When questioned, most rail customers said the same thing: They did not welcome the rate increases, but there is no real alternative.
Lack of alternative is not a regulatory concept. Rail shippers that truly have no alternative and are captive to a single rail carrier have recourse to the Surface Transportation Board, which administers the remaining pricing and service regulation provisions of the Staggers Rail Act of 1980.
There was considerable conversation about the June 22 STB hearing into the state of competition in the railroad industry, with customers and carriers trying to “handicap” the proceeding. Neither shippers nor carriers think the Board will do anything that would harm railroads or provide relief to shippers.
The shipper mood was one of concern but not the kind of anger that has marked other meetings. The degree of concern seemed based on the customer’s ability to deal with rate issues. There was acceptance that the supply and demand equation now favors the railroads, and taking rates up when they can is normal. Railroads have been open about their pricing strategies and rates are rising by roughly the rate of inflation plus one or two percent.
The scheduled appearance of Association of American Railroads executives and chief executives of Class I carriers was canceled at the last minute when Sen. Jay Rockefeller (D-W.Va.) scheduled a markup session for his bill that the railroads are concerned would reregulate them. They stayed in Washington to work the problem.
One significant change in the NARS program this year was the presentation of a panel of chief operating officers of the Class I railroads, including Ferromex and the Canadian carriers. The operating executives explained what they are doing to maintain and improve service quality, something the customers in attendance have not heard in the past.

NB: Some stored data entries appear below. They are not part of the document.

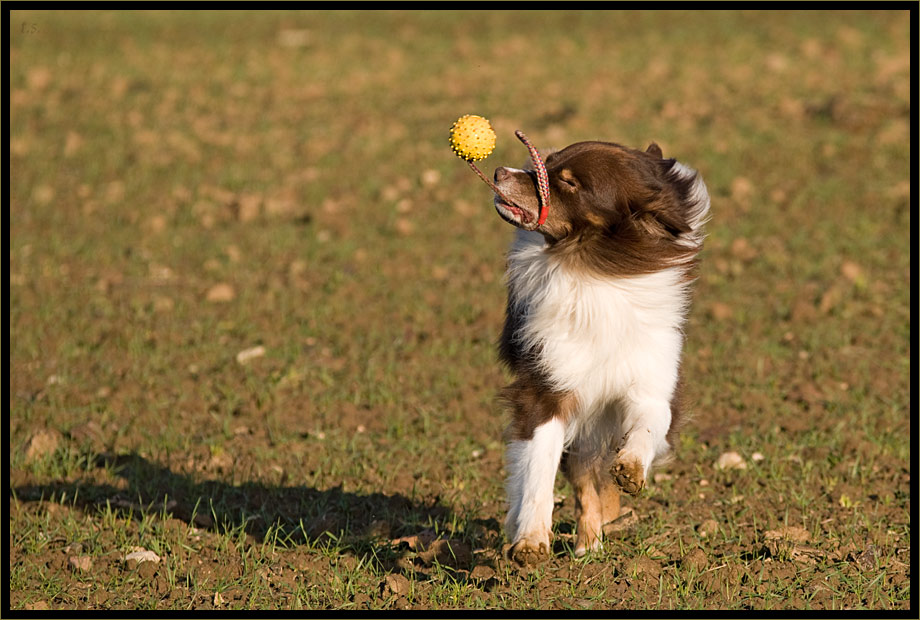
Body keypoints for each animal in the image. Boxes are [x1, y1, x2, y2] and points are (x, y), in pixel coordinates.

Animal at [492, 140, 708, 568]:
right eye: (546, 161)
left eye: (569, 183)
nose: (498, 172)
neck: (592, 269)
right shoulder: (546, 389)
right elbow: (538, 469)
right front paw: (530, 540)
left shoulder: (652, 383)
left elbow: (646, 427)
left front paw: (630, 470)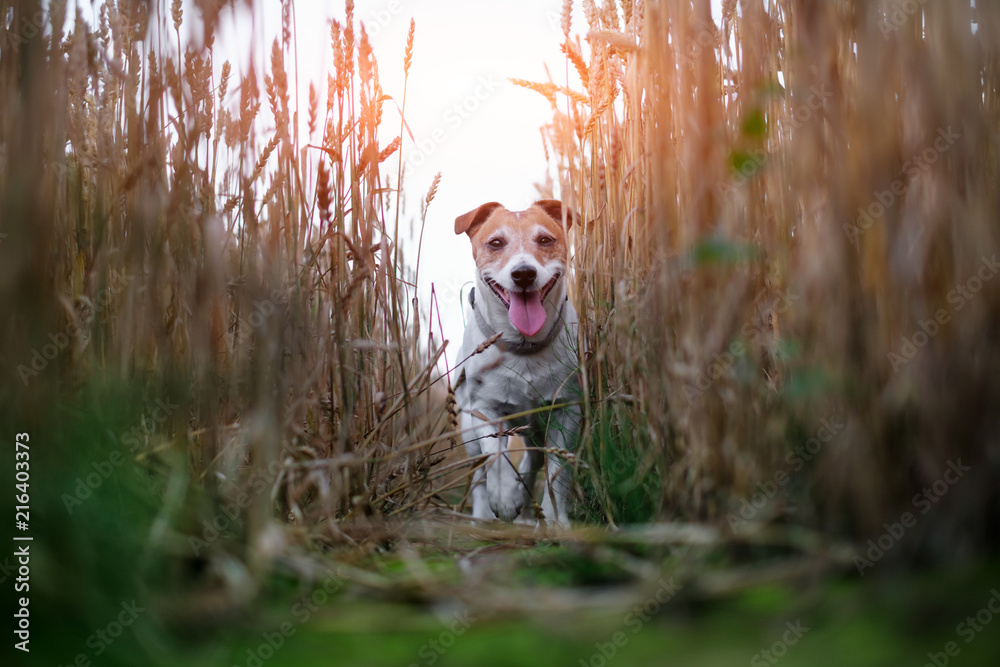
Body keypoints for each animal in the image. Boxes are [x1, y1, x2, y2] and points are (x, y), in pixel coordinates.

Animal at [452, 200, 584, 528]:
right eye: (496, 243)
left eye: (545, 240)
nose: (523, 273)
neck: (523, 347)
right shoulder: (484, 408)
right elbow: (495, 456)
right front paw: (504, 498)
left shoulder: (566, 410)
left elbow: (557, 471)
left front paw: (556, 519)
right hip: (468, 431)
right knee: (479, 475)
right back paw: (484, 514)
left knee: (532, 462)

Matt Rose, this year’s AAR chairman and CEO of BNSF Railway, reminded the audience in his keynote address of the massive capital spending programs under way at each of the Class I’s. Talking of recent deterioration in service, he said the railroads find themselves “chasing the traffic upward.” Laid-off crews are being recalled, new crews are being hired, and serviceable cars are being brought out of storage.
As is customary, carriers and shippers had extensive time to meet privately to discuss individual issues. Talk of specific rates was barred from the open sessions because of antitrust concerns, but there were no such restrictions on the private meetings.
Shippers and short line railroads increasingly are concerned that major railroads are putting their capital and focus into large volume shipments in unit trains and downplaying traditional small volume carload shipments. As major railroads abandoned, sold, and leased thousands of miles of light-density branch lines, the regional and short line industry segment became specialists in “first mile-last mile” pickup and delivery, a function the large railroads require but are not structured to provide themselves.
In a sign of the times, intermodal, which continues to grow faster than other lines of business, had its own time slot and panel at the NARS meeting. Railroads increasingly are diverting truck traffic from highways to rail.